** Yang Perlu Dilakukan **
Tolong kumpulkan setiap baris di bawah ini yang mengandung kata "steps".

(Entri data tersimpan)
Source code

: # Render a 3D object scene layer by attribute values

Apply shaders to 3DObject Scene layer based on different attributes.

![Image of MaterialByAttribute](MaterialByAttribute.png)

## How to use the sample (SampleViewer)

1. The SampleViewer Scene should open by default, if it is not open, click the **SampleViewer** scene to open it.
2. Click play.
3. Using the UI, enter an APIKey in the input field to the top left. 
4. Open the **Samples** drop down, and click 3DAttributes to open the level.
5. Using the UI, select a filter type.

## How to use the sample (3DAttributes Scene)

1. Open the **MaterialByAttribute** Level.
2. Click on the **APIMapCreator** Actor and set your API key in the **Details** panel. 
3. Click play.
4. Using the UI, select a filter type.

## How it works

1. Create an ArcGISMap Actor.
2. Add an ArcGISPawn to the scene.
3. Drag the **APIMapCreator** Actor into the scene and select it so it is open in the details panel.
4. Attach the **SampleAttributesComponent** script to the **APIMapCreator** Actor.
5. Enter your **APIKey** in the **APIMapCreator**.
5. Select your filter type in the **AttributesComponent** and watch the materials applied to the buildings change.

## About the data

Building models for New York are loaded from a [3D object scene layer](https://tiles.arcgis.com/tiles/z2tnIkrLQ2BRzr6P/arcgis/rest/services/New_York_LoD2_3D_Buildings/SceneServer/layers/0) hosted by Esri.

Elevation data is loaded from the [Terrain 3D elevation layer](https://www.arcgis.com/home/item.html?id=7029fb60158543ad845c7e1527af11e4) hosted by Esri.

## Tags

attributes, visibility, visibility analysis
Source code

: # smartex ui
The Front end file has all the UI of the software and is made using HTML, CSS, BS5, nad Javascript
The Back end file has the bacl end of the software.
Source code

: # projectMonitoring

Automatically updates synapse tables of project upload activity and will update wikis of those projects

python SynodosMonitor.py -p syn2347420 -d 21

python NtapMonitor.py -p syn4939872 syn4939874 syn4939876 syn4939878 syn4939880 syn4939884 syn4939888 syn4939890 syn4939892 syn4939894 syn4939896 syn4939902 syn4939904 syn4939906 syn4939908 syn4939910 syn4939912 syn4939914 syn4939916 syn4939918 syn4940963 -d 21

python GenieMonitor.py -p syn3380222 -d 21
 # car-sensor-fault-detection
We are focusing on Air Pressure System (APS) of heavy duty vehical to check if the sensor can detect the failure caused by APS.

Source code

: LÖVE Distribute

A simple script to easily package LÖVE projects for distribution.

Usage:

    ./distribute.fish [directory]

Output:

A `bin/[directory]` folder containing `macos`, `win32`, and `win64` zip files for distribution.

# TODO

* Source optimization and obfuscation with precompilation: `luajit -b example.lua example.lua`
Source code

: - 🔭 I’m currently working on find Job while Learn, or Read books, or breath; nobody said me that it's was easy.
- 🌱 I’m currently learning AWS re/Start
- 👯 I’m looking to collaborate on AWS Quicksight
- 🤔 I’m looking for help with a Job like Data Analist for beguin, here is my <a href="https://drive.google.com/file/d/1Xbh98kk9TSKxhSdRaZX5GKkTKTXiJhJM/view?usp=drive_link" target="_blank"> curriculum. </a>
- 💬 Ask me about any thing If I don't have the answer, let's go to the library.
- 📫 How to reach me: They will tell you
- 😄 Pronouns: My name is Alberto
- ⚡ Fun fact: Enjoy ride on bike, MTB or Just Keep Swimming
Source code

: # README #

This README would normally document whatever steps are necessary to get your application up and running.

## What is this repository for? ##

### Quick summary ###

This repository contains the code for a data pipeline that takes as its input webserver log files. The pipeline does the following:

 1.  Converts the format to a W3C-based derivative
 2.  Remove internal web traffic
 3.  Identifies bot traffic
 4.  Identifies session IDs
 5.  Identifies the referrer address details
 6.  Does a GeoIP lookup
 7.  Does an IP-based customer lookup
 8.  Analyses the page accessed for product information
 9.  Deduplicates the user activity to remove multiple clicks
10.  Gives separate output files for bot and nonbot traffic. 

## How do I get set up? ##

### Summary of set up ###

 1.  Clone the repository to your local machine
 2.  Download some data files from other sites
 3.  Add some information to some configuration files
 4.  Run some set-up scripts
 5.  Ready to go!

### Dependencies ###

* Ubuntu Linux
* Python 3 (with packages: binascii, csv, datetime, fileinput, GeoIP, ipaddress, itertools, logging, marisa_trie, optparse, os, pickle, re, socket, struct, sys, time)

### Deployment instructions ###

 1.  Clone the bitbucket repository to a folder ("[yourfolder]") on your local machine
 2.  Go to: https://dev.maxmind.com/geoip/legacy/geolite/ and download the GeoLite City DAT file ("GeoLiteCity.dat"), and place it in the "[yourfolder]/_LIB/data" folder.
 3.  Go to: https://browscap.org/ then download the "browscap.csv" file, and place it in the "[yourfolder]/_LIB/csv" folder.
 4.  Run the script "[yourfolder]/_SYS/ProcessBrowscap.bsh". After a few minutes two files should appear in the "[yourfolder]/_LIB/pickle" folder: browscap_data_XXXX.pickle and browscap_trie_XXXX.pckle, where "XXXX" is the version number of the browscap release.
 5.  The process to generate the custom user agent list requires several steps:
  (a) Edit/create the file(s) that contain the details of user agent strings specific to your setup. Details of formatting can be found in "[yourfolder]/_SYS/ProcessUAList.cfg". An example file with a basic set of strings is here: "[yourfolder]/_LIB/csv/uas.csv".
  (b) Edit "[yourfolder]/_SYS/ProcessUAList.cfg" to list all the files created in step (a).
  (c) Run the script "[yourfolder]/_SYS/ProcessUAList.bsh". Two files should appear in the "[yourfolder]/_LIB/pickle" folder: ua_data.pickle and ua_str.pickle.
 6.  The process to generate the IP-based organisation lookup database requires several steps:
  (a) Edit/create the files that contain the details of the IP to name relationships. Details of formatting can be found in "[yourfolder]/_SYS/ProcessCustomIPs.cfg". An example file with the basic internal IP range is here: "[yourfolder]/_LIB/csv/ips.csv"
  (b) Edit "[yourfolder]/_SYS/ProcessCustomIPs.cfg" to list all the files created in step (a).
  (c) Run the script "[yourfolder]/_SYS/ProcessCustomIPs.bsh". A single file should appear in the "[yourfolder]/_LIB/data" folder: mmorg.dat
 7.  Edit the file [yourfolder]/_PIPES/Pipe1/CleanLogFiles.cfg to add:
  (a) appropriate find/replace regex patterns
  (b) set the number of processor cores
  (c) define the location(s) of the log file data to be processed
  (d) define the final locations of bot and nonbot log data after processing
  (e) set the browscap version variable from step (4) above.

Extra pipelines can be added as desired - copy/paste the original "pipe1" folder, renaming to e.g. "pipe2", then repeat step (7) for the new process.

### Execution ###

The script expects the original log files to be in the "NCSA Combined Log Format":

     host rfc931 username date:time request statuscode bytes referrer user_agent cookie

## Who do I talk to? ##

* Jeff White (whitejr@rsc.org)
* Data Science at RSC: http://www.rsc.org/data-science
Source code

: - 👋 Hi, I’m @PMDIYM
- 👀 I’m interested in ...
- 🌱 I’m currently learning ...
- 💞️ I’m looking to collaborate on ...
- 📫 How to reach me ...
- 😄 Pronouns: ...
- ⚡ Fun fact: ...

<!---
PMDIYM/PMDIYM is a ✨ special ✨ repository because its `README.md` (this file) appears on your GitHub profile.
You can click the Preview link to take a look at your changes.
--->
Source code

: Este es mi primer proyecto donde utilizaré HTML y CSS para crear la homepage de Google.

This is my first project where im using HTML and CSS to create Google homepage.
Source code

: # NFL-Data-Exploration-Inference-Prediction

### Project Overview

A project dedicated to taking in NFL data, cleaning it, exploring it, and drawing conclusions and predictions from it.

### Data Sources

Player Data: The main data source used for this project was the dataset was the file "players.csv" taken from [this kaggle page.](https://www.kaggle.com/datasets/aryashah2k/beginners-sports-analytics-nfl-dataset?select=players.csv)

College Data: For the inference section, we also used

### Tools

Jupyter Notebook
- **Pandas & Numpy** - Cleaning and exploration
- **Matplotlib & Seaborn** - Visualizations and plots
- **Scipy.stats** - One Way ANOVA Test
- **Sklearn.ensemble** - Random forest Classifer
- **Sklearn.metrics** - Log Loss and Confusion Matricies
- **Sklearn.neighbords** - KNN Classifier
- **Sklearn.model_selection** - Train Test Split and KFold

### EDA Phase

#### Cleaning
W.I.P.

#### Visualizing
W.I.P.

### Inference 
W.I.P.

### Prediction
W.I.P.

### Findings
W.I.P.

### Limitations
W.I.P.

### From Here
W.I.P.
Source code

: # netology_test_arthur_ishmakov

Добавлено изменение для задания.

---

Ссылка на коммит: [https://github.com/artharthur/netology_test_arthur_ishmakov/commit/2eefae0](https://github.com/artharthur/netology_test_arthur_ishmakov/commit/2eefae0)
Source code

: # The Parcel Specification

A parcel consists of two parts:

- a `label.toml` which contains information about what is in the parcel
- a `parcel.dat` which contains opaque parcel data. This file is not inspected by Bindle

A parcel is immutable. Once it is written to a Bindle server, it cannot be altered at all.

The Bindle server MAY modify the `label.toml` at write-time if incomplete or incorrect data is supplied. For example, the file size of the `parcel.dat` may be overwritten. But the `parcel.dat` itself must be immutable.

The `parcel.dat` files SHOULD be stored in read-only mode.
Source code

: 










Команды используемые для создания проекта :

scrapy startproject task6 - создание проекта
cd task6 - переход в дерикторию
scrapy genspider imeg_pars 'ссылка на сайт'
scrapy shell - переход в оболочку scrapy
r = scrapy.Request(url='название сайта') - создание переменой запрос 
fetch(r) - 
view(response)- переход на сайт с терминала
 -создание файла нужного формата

** Penyelesaian Latihan **
This README would normally document whatever steps are necessary to get your application up and running.
 5.  The process to generate the custom user agent list requires several steps:
 6.  The process to generate the IP-based organisation lookup database requires several steps:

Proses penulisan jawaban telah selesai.